Training on whole dataset: use the entire dataset for training and report performance measures on the training set.

Random train/test split: randomly divide the data into training and test sets, and report performance measures for both.

Slide-based train/test customization: manually select which slides/patients are included in the training or test sets using the provided checkboxes. Performance measures are reported for both sets.

Leave-one-slide-out cross-validation: run the slide-based customization iteratively, leaving one patient/slide out as the test set each time, and report the average performance metrics across folds for both training and test sets.

Data balancing

To mitigate biases from imbalanced training data, MassVision supports three class-based balancing strategies available in the Data balancing dropdown:

None: no balancing is applied.

Undersampling: randomly exclude spectra from majority classes until each class has the same number of spectra as the minority class.

Oversampling: randomly replicate spectra from minority classes until each class reaches the number of spectra in the majority class.

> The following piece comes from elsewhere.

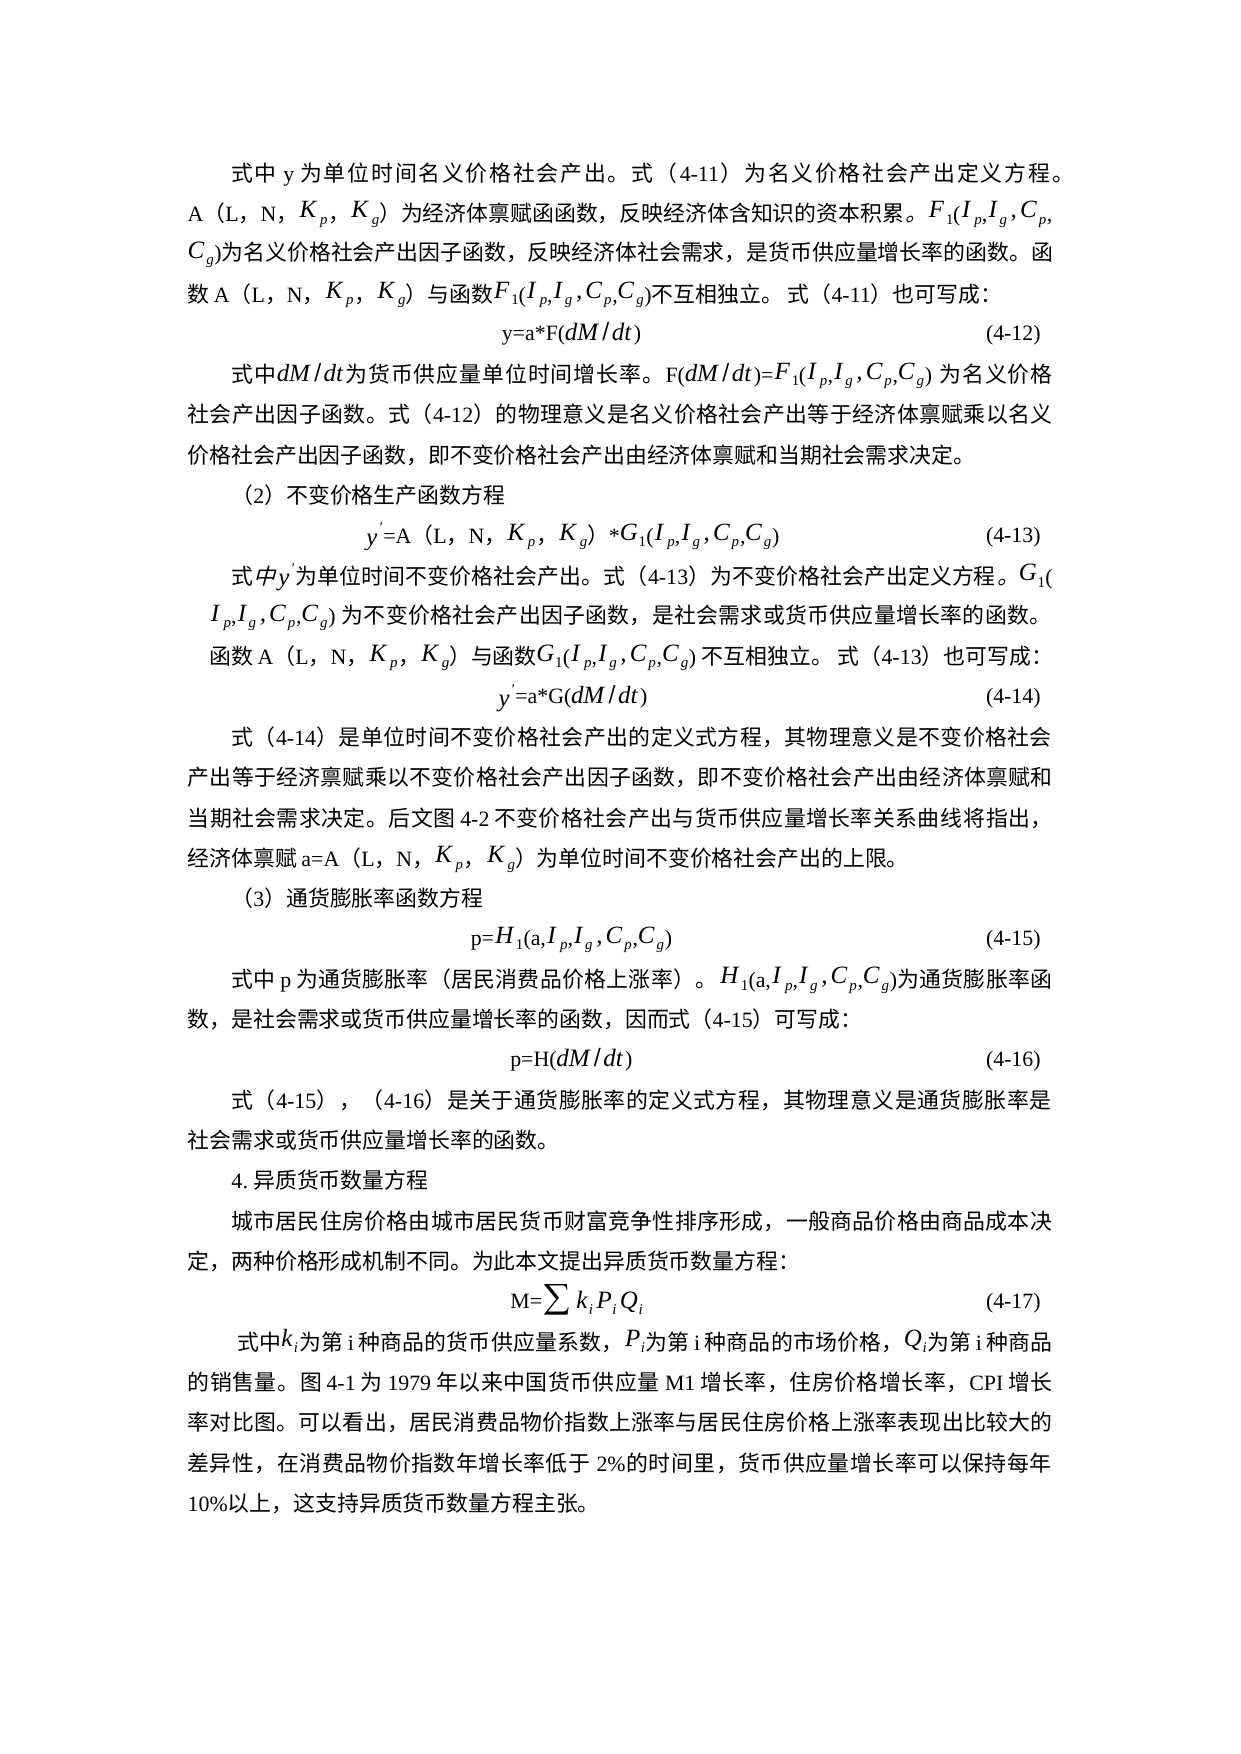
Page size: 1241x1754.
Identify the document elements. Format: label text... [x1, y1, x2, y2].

Hybrid: up-sample minority classes and down-sample majority classes to the average number of spectra per class.

Train/validate

Once you are satisfied with the parameters, click Train and validate at the bottom of the tab to start training. If the Export model pipeline box is checked, a dialog will appear prompting you to specify the name and location for saving.

After training, you will be redirected to the Performance Report tab, where you can review details of the training and test data distribution, performance measures, and—if applicable—visualizations such as LDA scatter plots.

Important

To save the trained classification pipeline for later use on whole-MSI data, be sure to check the box for Export model pipeline.